Au milieu de plantes et d'arbres tropicaux, l'agriculteur brésilien Marcos Croce a fait le choix de cultiver peu de café, mais de qualité: tout l'inverse de son pays, premier producteur mondial, peu réputé pour la finesse de son breuvage.

À 300 km au nord de Sao Paulo, la «Ferme Écologique Fortaleza» produit de manière biologique un grain bien supérieur aux tonnes de café ordinaire que le Brésil exporte.

«Ici nous avons réussi à faire la différence grâce à notre qualité», affirme Croce, 62 ans, marchant entre les arbustes de café.

À 1000 mètres au-dessus du niveau de la mer, dans la municipalité de Mococa, le domaine appartenait à la famille de son épouse, produisant du café depuis 1890 selon les méthodes traditionnelles, avec engrais et pesticides.

Le couple a repris l'affaire en 2001, adoptant immédiatement l'agriculture biologique.

Et alors qu'avant, la ferme produisait 10 000 sacs de café par an, «nous avons perdu 80% de la production», dit Croce, en raison d'une plus faible productivité et d'une réduction de la surface destinée aux grains, dans cette propriété de 800 hectares.

Mais il ne regrette pas son choix, vendant désormais son bon café à 30 pays, dont la France et l'Italie. Pour partager son enthousiasme pour le bio, il a créé la coopérative «Bob-O-Link», rassemblant quelque 60 petits agriculteurs de la région.

«Nous voulons établir un indice de durabilité de l'environnement et de la production de café, et aussi dans le domaine social», dit-il.

«Deuxième division du café»

Avec 45,3 millions de sacs de 60 kilos en 2014 - près d'un tiers de la production mondiale -, le Brésil est numéro un devant le Vietnam et la Colombie.

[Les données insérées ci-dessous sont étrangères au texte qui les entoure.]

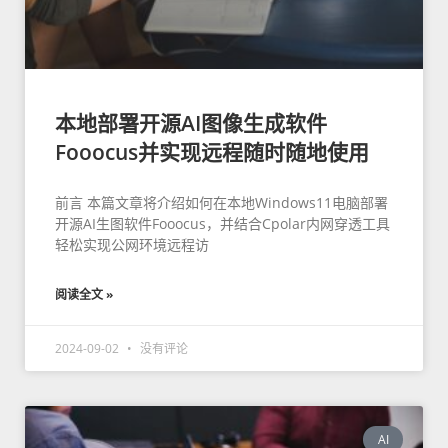
本地部署开源AI图像生成软件
Fooocus并实现远程随时随地使用
前言 本篇文章将介绍如何在本地Windows11电脑部署
开源AI生图软件Fooocus，并结合Cpolar内网穿透工具
轻松实现公网环境远程访
阅读全文 »
2024-09-02
没有评论
AI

Mais son café est jugé de basse qualité, seuls huit millions de ces sacs correspondant à du café de spécialité (donc meilleur), même si ce chiffre a bondi de 59% depuis 2013.

«Le Brésil a toujours été considéré comme la meilleure équipe de deuxième division du café», affirme Silvio Leite, président de l'Association de Café de spécialité, créée en 1991.

En 1999, l'Association a lancé le concours Cup of Excellence pour promouvoir son meilleur café, depuis imité dans d'autres pays et devenu une référence mondiale.

La demande pour ce café supérieur - de type arabica, conjuguant arôme et saveur équilibrée et noté plus de 80 sur 100 par des dégustateurs certifiés - a augmenté de 10 à 15% dans le monde ces dernières années, bien plus que celle pour les cafés ordinaires (2%).

Premiers consommateurs sur ce segment, l'Europe, les États-Unis et le Japon, séduits par ces grains raffinés, surtout produits jusqu'à présent par la Colombie et certains pays africains.

«Un miracle»

Une tasse de bon café «est un miracle», assure Isabela Raposeiras, 41 ans, propriétaire du Coffee Lab à Sao Paulo où elle prépare, vend et parle du café.

Cette spécialiste reconnue mondialement explique toutes les étapes pour y arriver : où la plante a été cultivée, la maturité du grain, son séchage avec ou sans la pulpe, sa torréfaction et même la préparation de la tasse. Tout influe dans le résultat final, plus ou moins doux, avec des notes fruitées ou boisées.

Au Brésil, de plus en plus de régions produisent du café de spécialité, surtout des petits producteurs ayant parié sur ce marché plus exigeant et en croissance.

Le géant sud-américain - deuxième consommateur mondial de café ordinaire derrière les États-Unis - commence tout juste. Ce n'est que depuis 2014 qu'il existe une région avec une dénomination d'origine, le «Cerrado Mineiro» (sud-est).

«Il y a des cafés incroyables au Brésil et de plus en plus demandés», affirme Susie Spindler, de l'Alliance for Coffee Excellence, responsable du concours de qualité.

En août, l'hiver austral prend fin. Dans la cour de la ferme Fortaleza, Ivan Santos, 31 ans, membre de la coopérative «Bob-o-Link», dispose au soleil les baies cueillies à la main lors de la récolte.

«Produire du café de qualité, sans défaut, c'est difficile, lent et cher», confie-t-il. «Mais c'est un rêve : nous envoyons notre meilleur café au monde et à de bons prix».